Runoff Voting Systems


            Ordinary runoff voting systems require voters to come back to polls for one or more rounds of voting.

            The standard Plurality Plus Runoff (or Plurality Runoff or Two-Round) voting system works as follows:

            (a)       Voters come to the polls and each voter votes for one candidate.

            (b)       If one candidate wins a majority of votes cast, that candidate is elected.

            (c)       Otherwise there is a second round election (a “straight fight”) between the candidate who won the most votes (but less than a majority) and the candidate who won the second most votes. This requires voters must come back to the polls a second time.

Such runoff elections are quite common. As we saw, French Presidential elections are run this way. Usually week or two elapses between the first and second round of voting.

            A potential and more elaborate type of runoff voting system is the Multi-Round type, which would work as follow.

            (a)       Voters come to the polls and each voter votes for one candidate.

            (b)       If one candidate wins a majority of votes cast, that candidate is elected.

            (c)       Otherwise the candidate with the fewest votes is eliminated and a runoff election held among the surviving candidates.

            (d)       The process of eliminating the candidate with the fewest votes and holding another runoff among the survivors some candidate receives a majority of the votes cast (which must occur once all candidates but have been eliminated and there is a “straight fight” between just two surviving candidates).

This more elaborate type of runoff is impractical to use in elections because it would require voters to come back to the polls many times. (The 2002 French Presidential election had 16 candidates, so voters probably would have had to make 15 trips to the polls.)

            Instant Runoff Voting (IRV) has recently received considerable attention. Its appeal is that it “simulates” runoff elections but does not require voters to come to the polls more than once. Instead voters come to the polls once and provide complete information about their preferences over all the candidates on a single ballot on which they rank the candidates in order of preference. These ordinal ballots then can be counted so as to simulate runoff elections or either the ordinary or more elaborate type.

            The ordinary variant of IRV works as follows:

            (a)       Voters come to the polls and each voter ranks all the candidates on the ballot in order of preference.

            (b)       If one candidate is ranked first by a majority of voters, that candidate is elected.

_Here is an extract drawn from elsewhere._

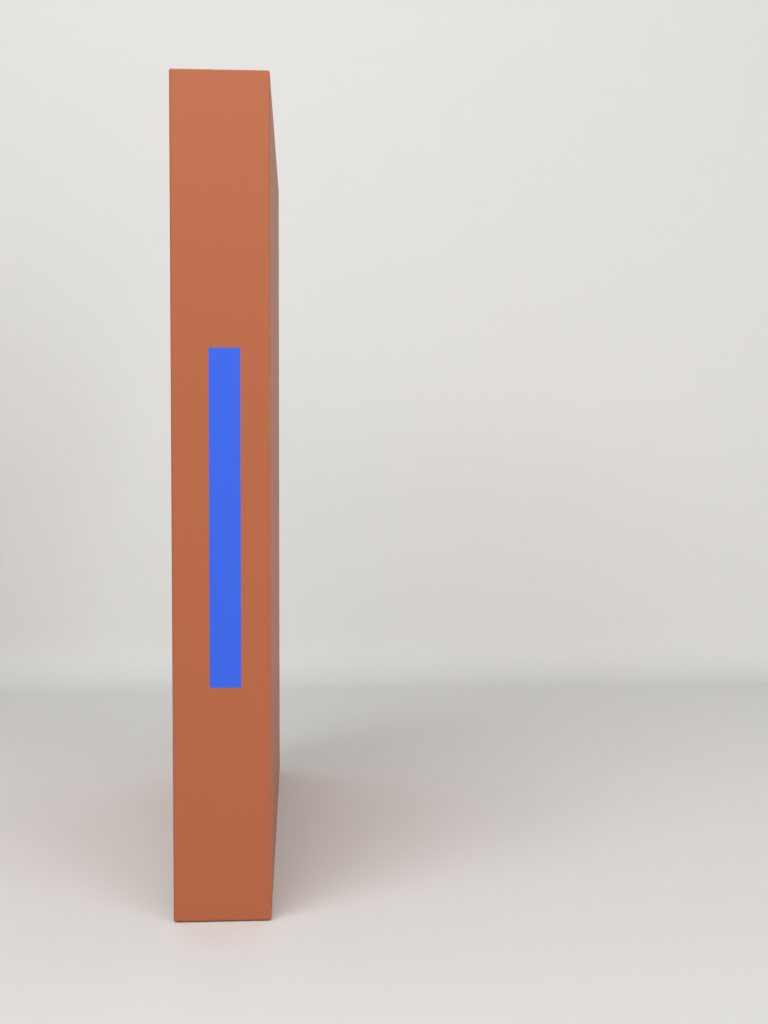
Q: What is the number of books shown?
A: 1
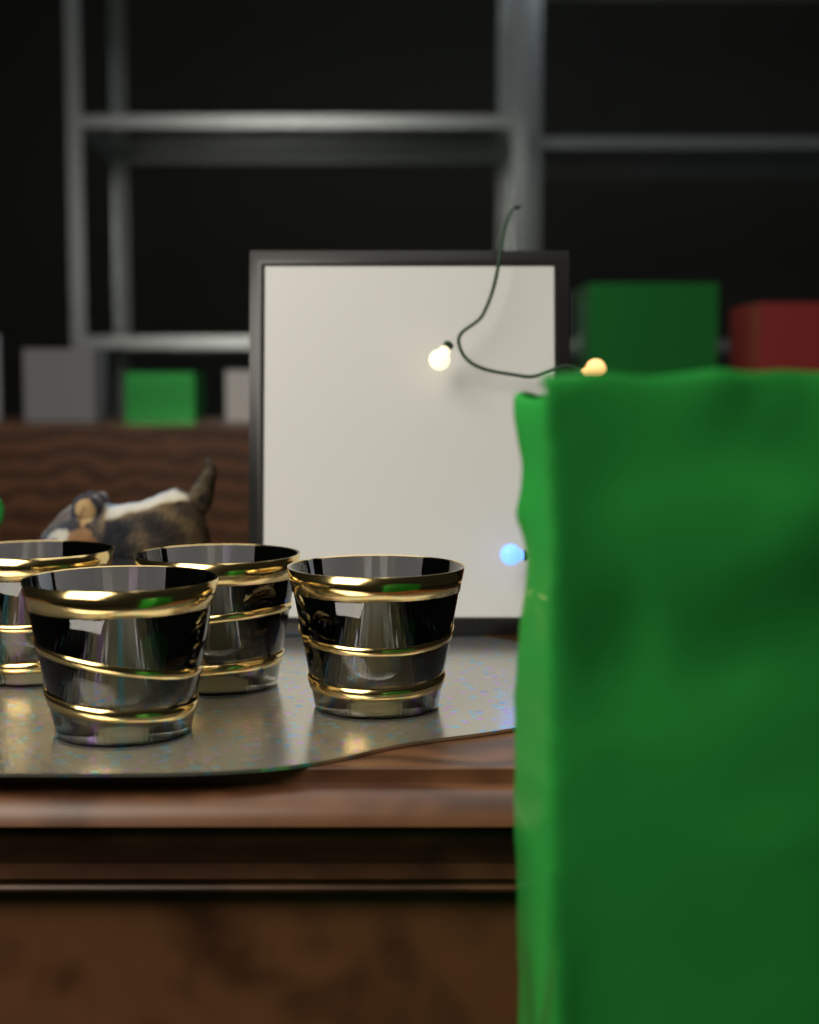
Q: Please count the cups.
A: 4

            (c)       Otherwise there is a simulated runoff between the candidate the candidate with the most first preference ballots and the candidate with second most first preference ballots. This is accomplished by transferring the ballots on which eliminated candidates were ranked first to one or other of the surviving candidates on the basis of second or lower preferences on those ballots.

            (d)       The surviving candidate with the majority of (first preference plus transferred) ballots is elected.

            In parallel manner, the more elaborate version of IRV simulates a sequence of runoffs as one candidate at a time is eliminated. Note that the more elaborate type of IRV is as practical to use in elections as the ordinary version because, in either event, voters never make more than one trip to the polls. In fact, the more elaborate version of IRV has been used in Australian, where it is known as the Alternative Vote.

            The distinction between the ordinary and more elaborate versions of (instant or non-instant) runoff elections is consequential, since they can produce different winners from the same preference/ballot data (e.g., the same preference profile).

            In principle (e.g., in the simplified voting situations in Problem Set #2), each IRV variant produces the same winner as its ordinary runoff counterpart. But in practice, this probably will not be true because, in ordinary runoff elections, turnout may go up down in different rounds of voting and/or voters may change their preferences over candidates between rounds of voting.